Marcus Kliewer - Die Besucher | Rezension

Dienstag, Januar 27, 2026

 

Die Besucher | Marcus Kliewer | 400 Seiten | Goldmann | eBook 4,99€ | Taschenbuch 14,00€


Eve und ihre Lebensgefährtin Charlie können ihr Glück kaum fassen: Das alte Haus in einer abgelegenen Gegend von Oregon ist ein echtes Schnäppchen, perfekt, um es zu renovieren und mit Gewinn weiterzuverkaufen. Nachbarn gibt es kaum, und auch Touristen verirren sich nicht nach 3709 Heritage Lane. Deshalb ist Eve überrascht, als es eines Abends klingelt: Ein Mann steht mit seiner Familie vor der Tür. Er habe früher hier gewohnt, sei auf der Durchreise und wolle seiner Frau und den drei Kindern das Haus zeigen. Zögernd lässt Eve, die allein zu Hause ist, die Fremden herein. Dann geschieht Seltsames. Die kleine Tochter der Besucher ist plötzlich unauffindbar, das Haus selbst scheint in Details merkwürdig verändert – oder bildet sich Eve das nur ein? Und die Familie macht keine Anstalten, wieder zu gehen. Ein Albtraum beginnt …
Quelle: Goldmann


Herzlichen Dank an den Goldmann Verlag, der mir das Buch als Rezensionsexemplar kostenlos zur Verfügung gestellt hat!

"Die Besucher" von Marcus Kliewer ist eines dieser Bücher, bei denen man nach dem Zuklappen erstmal denkt: Okay… ich brauche kurz Zeit. Ich bin immer noch nicht sicher, ob ich das Ende liebe oder hasse – aber genau das macht dieses Buch so verdammt gut.

Kurz zur Handlung: Eve und ihre Partnerin Charlie haben gerade ein altes Haus in einer abgelegenen Gegend von Oregon gekauft, als plötzlich an einem kalten Abend eine fremde Familie an ihrer Tür klingelt. Die Besucher wirken zunächst harmlos, doch schon bald beginnt eine beunruhigende Stimmung: Dinge verändern sich im Haus, Familienmitglieder verhalten sich seltsam, und die Unruhe wächst.

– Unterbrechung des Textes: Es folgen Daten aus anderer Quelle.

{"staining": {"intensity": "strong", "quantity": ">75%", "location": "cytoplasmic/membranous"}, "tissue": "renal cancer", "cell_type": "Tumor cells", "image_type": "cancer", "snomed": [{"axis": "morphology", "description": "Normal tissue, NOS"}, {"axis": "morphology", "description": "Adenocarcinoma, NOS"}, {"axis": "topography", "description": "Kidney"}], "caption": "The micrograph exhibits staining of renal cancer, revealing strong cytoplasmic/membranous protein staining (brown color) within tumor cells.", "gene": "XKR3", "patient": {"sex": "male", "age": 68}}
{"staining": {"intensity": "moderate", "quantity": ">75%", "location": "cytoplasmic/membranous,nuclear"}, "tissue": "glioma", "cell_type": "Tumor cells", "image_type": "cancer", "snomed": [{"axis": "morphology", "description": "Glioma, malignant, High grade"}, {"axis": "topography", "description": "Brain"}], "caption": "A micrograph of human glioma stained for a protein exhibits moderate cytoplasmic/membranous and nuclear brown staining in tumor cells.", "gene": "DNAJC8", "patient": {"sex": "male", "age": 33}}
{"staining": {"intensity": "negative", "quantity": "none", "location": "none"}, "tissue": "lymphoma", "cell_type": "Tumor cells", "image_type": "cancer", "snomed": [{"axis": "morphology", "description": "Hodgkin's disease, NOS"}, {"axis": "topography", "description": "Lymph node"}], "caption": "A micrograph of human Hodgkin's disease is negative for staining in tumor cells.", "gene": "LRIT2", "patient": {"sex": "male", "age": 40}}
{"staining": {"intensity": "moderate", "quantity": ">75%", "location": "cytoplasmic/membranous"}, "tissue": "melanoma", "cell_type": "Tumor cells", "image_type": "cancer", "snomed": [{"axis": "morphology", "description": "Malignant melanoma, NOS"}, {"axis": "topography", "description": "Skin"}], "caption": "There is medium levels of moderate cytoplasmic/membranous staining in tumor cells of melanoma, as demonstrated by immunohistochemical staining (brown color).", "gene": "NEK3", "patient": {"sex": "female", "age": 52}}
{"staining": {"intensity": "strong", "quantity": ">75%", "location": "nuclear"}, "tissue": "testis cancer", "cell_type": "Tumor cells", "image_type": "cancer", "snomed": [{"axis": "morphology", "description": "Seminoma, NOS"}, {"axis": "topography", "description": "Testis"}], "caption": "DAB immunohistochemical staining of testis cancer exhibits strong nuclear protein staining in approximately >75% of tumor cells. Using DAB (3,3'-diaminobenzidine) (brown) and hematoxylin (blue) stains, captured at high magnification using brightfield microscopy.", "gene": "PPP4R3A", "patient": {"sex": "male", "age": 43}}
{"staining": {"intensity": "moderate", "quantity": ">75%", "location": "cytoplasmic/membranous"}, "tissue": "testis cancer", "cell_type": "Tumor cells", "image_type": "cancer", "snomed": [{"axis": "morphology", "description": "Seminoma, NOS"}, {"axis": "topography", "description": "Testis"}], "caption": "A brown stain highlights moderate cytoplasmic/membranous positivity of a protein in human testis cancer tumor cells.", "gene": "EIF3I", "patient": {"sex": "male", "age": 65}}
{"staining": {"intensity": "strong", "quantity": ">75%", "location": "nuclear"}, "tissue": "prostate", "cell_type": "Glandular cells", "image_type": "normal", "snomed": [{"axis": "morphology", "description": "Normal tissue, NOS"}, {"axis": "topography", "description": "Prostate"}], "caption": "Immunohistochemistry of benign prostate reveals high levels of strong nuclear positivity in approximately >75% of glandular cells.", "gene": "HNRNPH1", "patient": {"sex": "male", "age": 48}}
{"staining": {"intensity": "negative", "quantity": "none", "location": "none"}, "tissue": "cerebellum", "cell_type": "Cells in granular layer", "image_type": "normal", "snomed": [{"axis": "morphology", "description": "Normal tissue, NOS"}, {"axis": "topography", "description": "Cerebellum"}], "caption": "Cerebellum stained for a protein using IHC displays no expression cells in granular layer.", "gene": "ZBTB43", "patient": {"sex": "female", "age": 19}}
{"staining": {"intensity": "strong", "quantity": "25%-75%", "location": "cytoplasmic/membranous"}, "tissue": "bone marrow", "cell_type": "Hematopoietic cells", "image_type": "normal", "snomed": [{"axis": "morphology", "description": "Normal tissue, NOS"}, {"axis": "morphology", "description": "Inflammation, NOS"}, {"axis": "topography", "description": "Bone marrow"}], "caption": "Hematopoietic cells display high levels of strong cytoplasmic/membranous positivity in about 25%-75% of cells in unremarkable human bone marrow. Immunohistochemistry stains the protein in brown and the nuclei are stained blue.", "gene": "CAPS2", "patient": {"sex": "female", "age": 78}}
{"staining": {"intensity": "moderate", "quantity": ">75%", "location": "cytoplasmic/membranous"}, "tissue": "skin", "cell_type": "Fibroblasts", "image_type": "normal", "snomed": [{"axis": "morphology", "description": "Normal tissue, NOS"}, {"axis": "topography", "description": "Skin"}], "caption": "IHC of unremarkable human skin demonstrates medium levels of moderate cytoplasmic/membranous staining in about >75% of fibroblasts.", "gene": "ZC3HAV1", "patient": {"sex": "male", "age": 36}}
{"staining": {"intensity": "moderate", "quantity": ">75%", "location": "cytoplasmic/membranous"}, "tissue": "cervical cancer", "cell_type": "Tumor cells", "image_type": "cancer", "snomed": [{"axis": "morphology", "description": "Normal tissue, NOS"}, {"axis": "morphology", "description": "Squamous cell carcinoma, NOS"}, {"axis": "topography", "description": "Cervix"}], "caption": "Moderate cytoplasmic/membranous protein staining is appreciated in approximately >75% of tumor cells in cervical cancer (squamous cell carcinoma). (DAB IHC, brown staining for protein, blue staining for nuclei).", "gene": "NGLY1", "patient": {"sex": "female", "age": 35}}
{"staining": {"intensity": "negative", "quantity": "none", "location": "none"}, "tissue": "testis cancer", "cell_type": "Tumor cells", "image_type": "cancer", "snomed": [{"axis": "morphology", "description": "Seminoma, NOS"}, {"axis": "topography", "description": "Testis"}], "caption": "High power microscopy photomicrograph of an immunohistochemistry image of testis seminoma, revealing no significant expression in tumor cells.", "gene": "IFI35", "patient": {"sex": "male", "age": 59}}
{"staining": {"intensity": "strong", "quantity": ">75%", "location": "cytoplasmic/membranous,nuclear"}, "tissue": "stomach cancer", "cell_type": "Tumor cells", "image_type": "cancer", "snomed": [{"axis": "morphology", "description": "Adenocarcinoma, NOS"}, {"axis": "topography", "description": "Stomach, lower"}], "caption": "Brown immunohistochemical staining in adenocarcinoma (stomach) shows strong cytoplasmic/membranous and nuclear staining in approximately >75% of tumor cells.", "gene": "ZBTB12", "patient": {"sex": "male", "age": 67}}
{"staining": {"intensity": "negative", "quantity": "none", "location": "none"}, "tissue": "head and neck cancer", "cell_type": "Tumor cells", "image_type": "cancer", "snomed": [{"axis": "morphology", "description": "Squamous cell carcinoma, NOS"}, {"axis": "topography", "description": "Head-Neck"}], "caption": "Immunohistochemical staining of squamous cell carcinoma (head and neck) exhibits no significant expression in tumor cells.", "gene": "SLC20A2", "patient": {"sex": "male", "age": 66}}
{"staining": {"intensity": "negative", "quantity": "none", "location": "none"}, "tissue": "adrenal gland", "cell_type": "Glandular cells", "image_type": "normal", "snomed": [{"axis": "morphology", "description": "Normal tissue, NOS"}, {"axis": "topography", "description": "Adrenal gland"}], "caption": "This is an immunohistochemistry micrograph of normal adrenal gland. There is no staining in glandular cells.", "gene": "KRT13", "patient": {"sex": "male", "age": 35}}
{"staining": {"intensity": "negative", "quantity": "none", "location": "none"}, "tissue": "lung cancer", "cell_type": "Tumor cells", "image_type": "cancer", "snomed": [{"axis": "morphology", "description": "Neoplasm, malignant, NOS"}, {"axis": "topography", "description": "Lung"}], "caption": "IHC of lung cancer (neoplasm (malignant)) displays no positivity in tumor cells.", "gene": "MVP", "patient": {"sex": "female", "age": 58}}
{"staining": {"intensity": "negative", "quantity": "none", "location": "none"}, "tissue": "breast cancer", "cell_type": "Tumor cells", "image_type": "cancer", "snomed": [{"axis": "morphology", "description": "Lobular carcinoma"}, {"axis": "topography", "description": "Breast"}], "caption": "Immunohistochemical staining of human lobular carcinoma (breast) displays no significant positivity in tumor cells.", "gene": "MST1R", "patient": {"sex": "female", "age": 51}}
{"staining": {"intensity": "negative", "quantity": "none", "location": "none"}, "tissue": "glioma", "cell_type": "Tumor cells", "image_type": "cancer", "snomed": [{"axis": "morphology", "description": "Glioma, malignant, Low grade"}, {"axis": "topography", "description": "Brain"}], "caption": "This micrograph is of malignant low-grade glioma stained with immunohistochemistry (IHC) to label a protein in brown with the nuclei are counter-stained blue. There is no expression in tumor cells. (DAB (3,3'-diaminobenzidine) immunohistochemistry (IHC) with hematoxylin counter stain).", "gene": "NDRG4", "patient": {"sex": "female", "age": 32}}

Plötzlich ist die kleine Tochter der Fremden verschwunden – und die Besucher machen keinerlei Anstalten zu gehen. Was als ruhige Neuerung beginnt, entwickelt sich schnell in einen beklemmenden Albtraum voller Horror und Ungewissheit ...

Der Start war für mich ehrlich gesagt etwas holprig. Ich brauchte ein paar Kapitel, um reinzukommen, mich auf das Setting und die Stimmung einzulassen. Aber dann? Keine Chance mehr, das Buch wegzulegen. Ab einem gewissen Punkt wurde es zu einem echten Pageturner, bei dem ich mir ständig gesagt habe: Nur noch ein Kapitel. Spoiler: Es blieb nie bei einem.

Der Schreibstil ist angenehm leicht, flüssig und extrem gut lesbar. Kein unnötiges Schnickschnack, kein kompliziertes Gedöns – genau richtig, um die Spannung konstant hochzuhalten. Besonders stark fand ich die Atmosphäre: unterschwellig bedrohlich, beklemmend, stellenweise richtig unangenehm (im besten Sinne). Dieses Gefühl, dass irgendetwas ganz und gar nicht stimmt, zieht sich durch das ganze Buch.

Und dann dieses Ende… Was. War. Das. Bitte? Offen, verstörend, mutig. Ich saß da und wusste wirklich nicht, ob ich mir eine klarere Auflösung gewünscht hätte – oder ob gerade dieses Nicht-Wissen das Ganze so wirkungsvoll macht. Es ist ein Ende, über das man nachdenkt, diskutiert und das einen nicht einfach loslässt.

Fazit: Ein atmosphärischer Thriller mit Startschwierigkeiten, der sich aber schnell zu einem Sog entwickelt, aus dem man nicht mehr rauskommt. Spannend, intensiv und mit einem Ende, das polarisiert – genau mein Ding.